WHAT NEEDS TO BE DONE ▸ Some lines in the data below hold the string "left". Report how many, as a bare number.

Dataset excerpts
+-------+

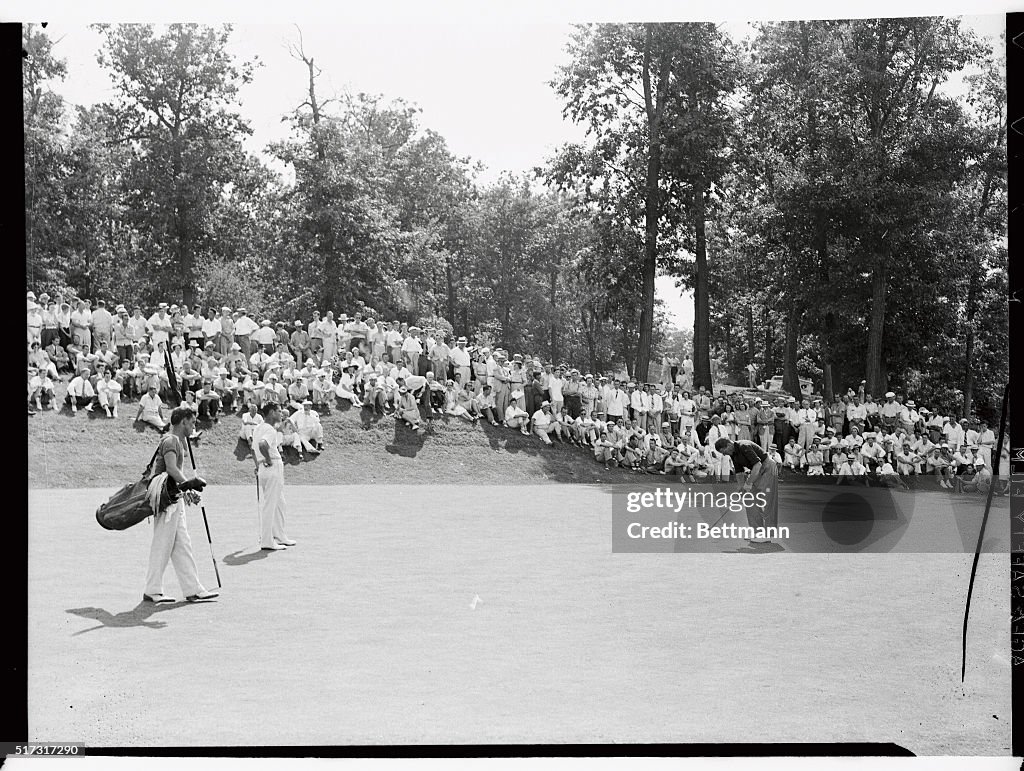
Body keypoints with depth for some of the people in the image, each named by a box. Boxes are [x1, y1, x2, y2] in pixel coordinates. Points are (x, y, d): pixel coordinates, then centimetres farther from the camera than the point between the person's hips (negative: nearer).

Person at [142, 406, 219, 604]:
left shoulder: (178, 441, 20)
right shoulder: (170, 441, -12)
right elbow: (171, 468, -27)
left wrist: (187, 491, 20)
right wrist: (188, 483, -34)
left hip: (175, 500, 10)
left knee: (182, 546, 9)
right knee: (162, 545, -4)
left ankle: (194, 589, 11)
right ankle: (152, 591, 4)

+-------+

REPLY TO THE TASK ▸ 5